Figures libres. Conversation entre Europe et Chine
Jusqu’au 18 juin, Huang Yong Ping expose à Paris son œuvre la plus récente, Empires, au Grand Palais, pour la septième édition de « Monumenta ». Cet artiste d’envergure mondiale vit et travaille en France depuis 1989, et se considère comme n’étant plus tout à fait chinois, sans être toutefois complètement occidental. La lecture des philosophes européens – notamment Kant, Nietzsche et Wittgenstein – a marqué sa création, ainsi que nombre de classiques chinois.
De son côté, le philosophe François Jullien, parti en Chine très jeune, après ses études à l’Ecole normale supérieure de la rue d’Ulm, est allé là chercher un « ailleurs » total, linguistique et intellectuel, pour tenter d’ébranler les modes de réflexion hérités des Grecs. Auteur d’une œuvre atypique et considérable, il s’intéresse vivement à l’esthétique, où il repère un authentique travail de pensée. Ces deux voyageurs, habitués l’un et l’autre aux écarts entre cultures, ont donc matière à converser – en chinois comme en français.
Leur brève rencontre, organisée par Donatien Grau, est attachante par sa singularité et par sa densité. En peu de pages, reproduites en trois versions (chinoise, française, anglaise), se trouvent évoquées clairement, par le truchement des propos croisés du philosophe et de l’artiste, l’étrange fécondité du va-et-vient entre les cultures, les stratégies requises par l’exploration de leurs écarts, les possibilités que chaque langue ouvre ou ferme tour à tour. Sont également scrutés certains termes chinois qui se révèlent intraduisibles, car leurs équivalents habituels en français – « fadeur », « tension », « grande image », par exemple – ne fournissent que des approximations trompeuses.
Traversée des ignorances
Sans en avoir l’air, car en surface tout paraît calme et lisse, ce petit livre fait subtilement bouger le socle de nos pensées. Huang Yong Ping rapproche carrément l’esprit du mouvement Dada et celui du zen – ce qui, au premier regard, n’a rien d’évident. François Jullien cisèle une formule qui mériterait d’être gravée au fronton des écoles : « Dès qu’on est philosophe, on est autodidacte en philosophie. »

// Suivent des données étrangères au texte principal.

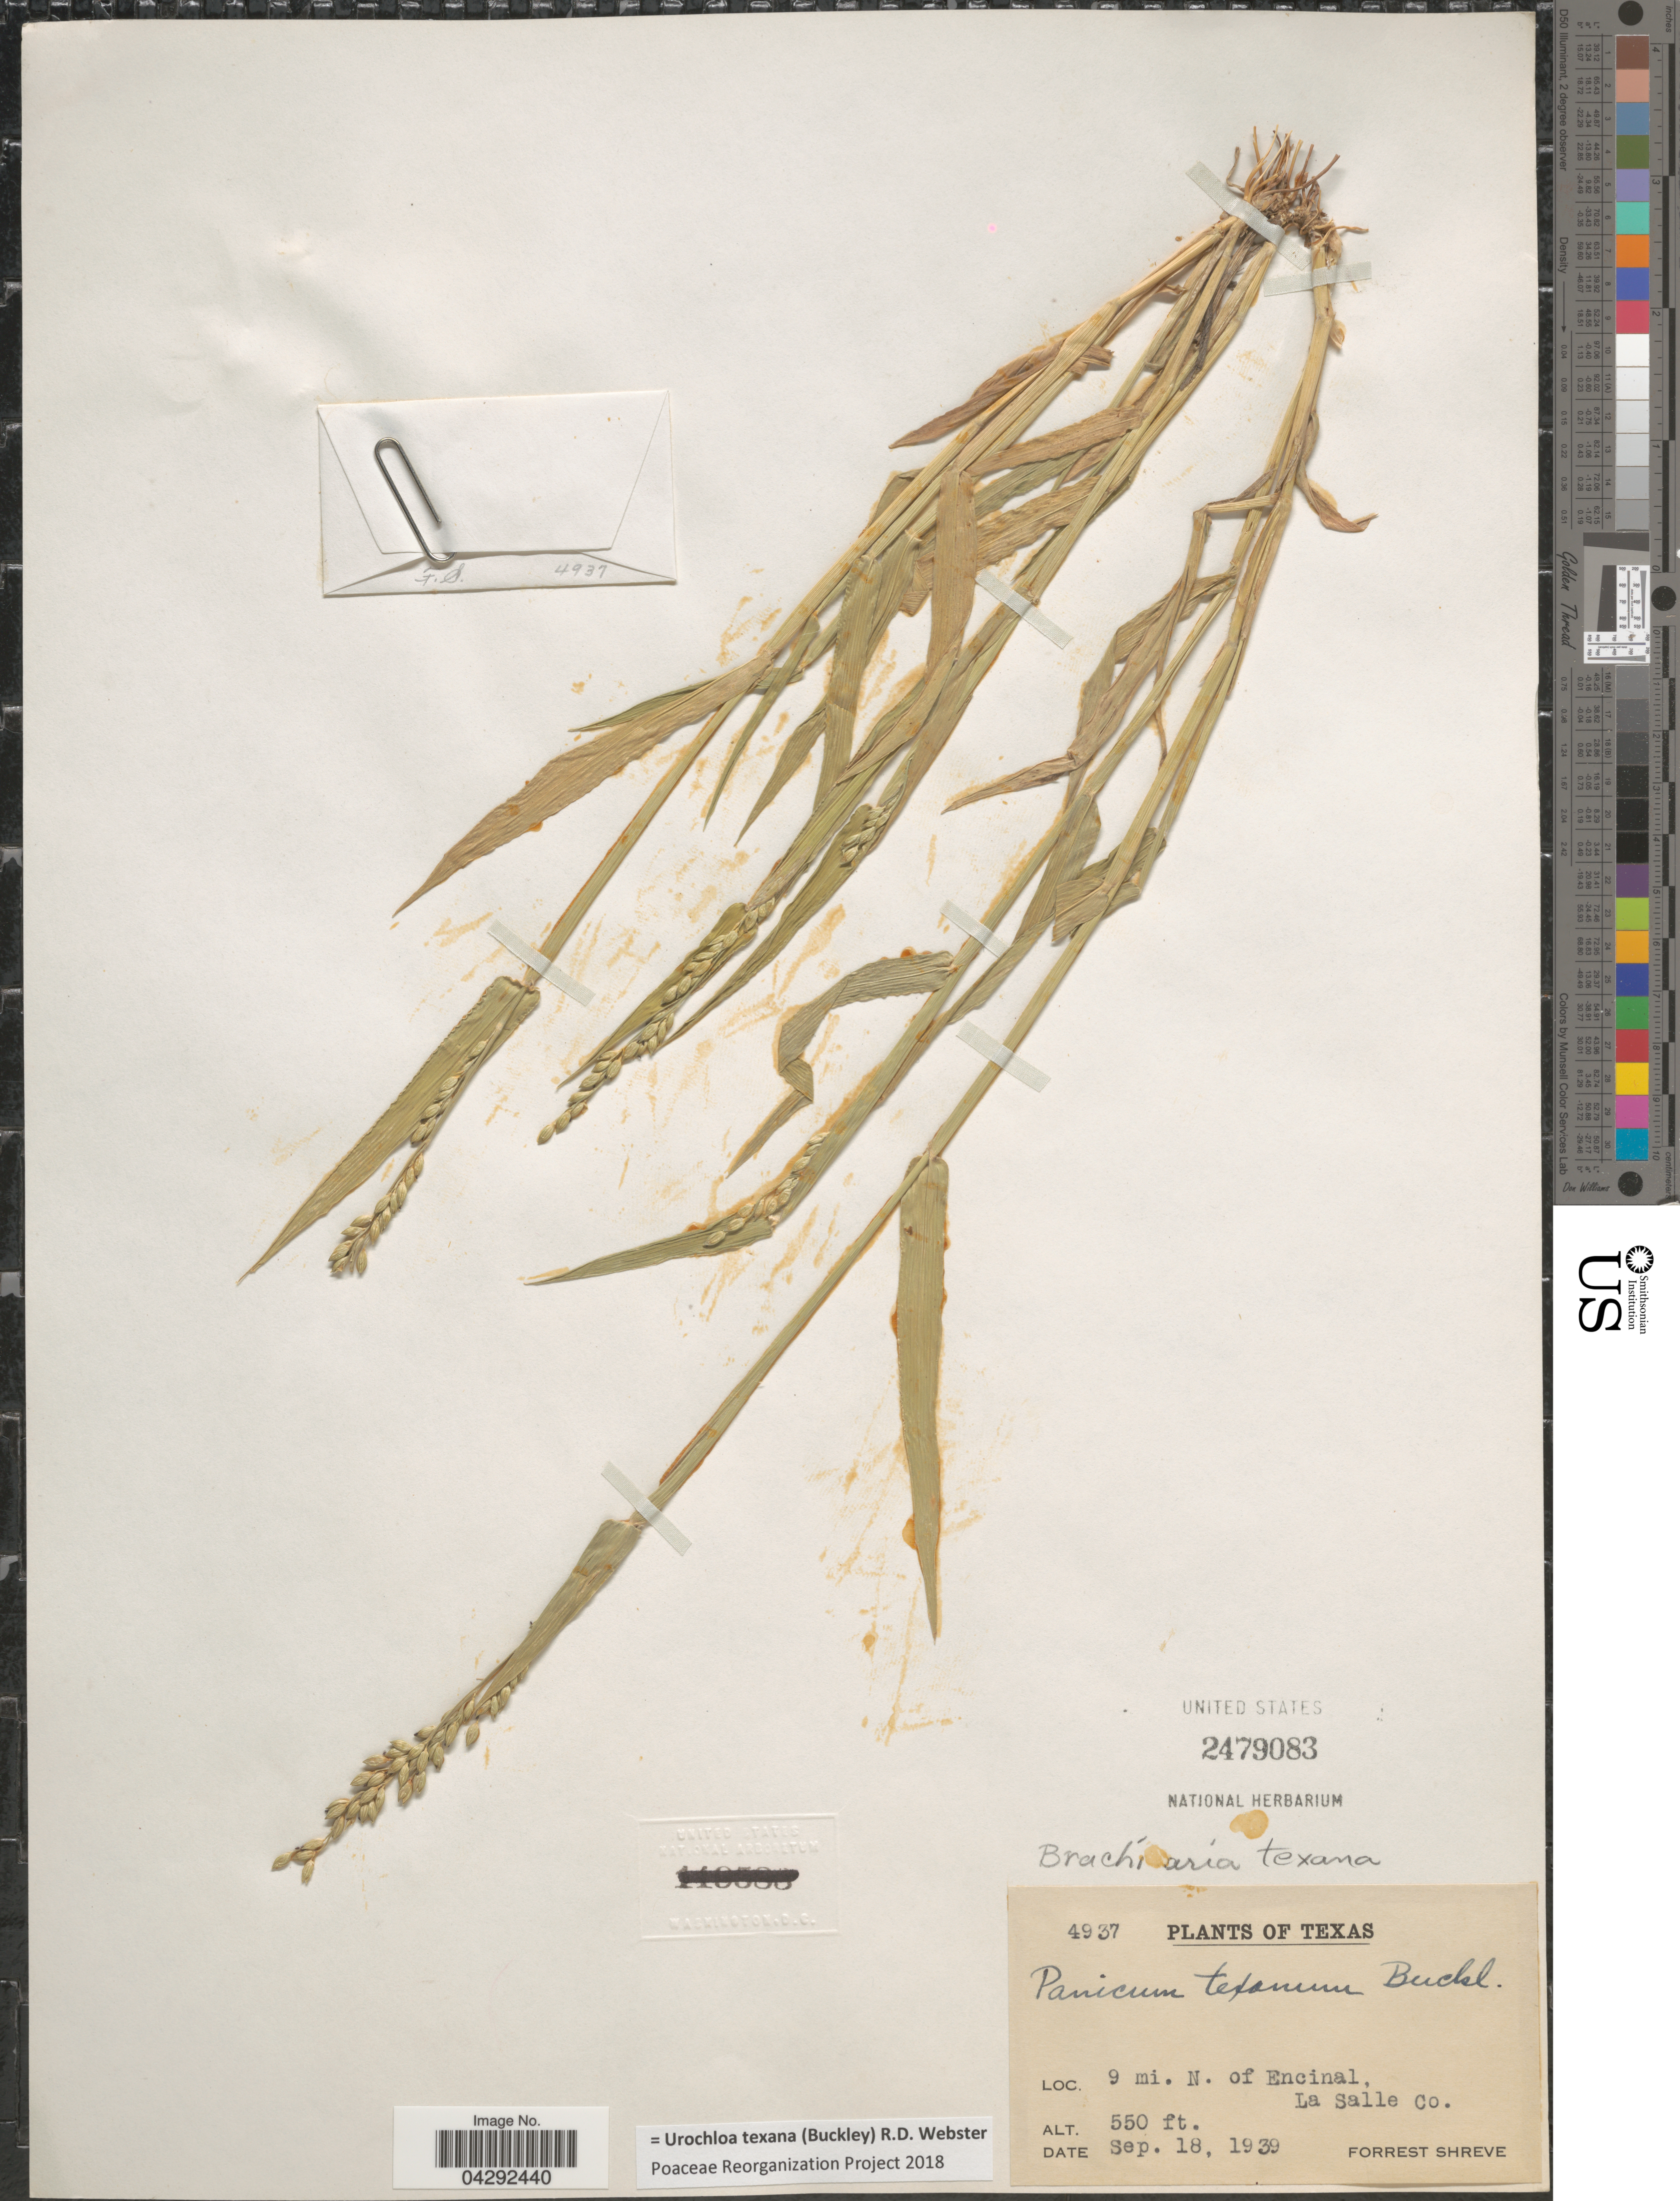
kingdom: Plantae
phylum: Tracheophyta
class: Liliopsida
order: Poales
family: Poaceae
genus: Urochloa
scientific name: Urochloa texana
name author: (Buckley) R.D. Webster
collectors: F. Shreve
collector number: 4937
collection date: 1939-09-18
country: United States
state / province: Texas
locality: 9 mi. N. of Encinal. La Salle Co.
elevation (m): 168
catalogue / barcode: US 2479083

De proche en proche, ce que l’un comme l’autre enseignent, c’est finalement une forme de non-savoir, une façon de désapprendre plutôt que d’accumuler des connaissances sédimentées. Cette traversée des ignorances est aidée, voire permise, par le jeu constant de l’écart entre les langues, comme entre les paroles et les œuvres. Quand Huang Yong Ping ne sait pas comment exprimer une notion chinoise en français, François Jullien montre combien son expression chinoise délivre en fait un sens qui se dérobe à la langue de Molière. Et l’artiste souligne, pour sa part, combien les créations s’expriment par les formes, non par les mots. Vains sont les commentaires, grande est leur étrangeté, pour celui qui crée.
On se souvient peut-être que Paul Claudel, en 1935, publiait ses réflexions sur la guerre sous le titre Conversations dans le Loir-et-Cher. Au millénaire suivant, une mondialisation plus tard, la conversation de François Jullien et Huang Yong Ping se tient entre Europe et Chine, pas au fond de nos campagnes. Elle convoque deux interlocuteurs réels, non des figures de fiction. Le philosophe et l’artiste s’interrogent sur le marché de l’art et sur celui des idées, sur le mythe de l’engagement et les marges de manœuvre qui restent. C’est actuel, inattendu, vivant.
Nos mondes en langues. Conversation, de Huang Yong Ping et François Jullien, préparé par Donatien Grau, traduit du chinois au français et du français au chinois par Esther Lin, du chinois à l’anglais par Canaan Morse, du français à l’anglais par Pedro Rodriguez, Klincksieck, 160 p., 25,90 €.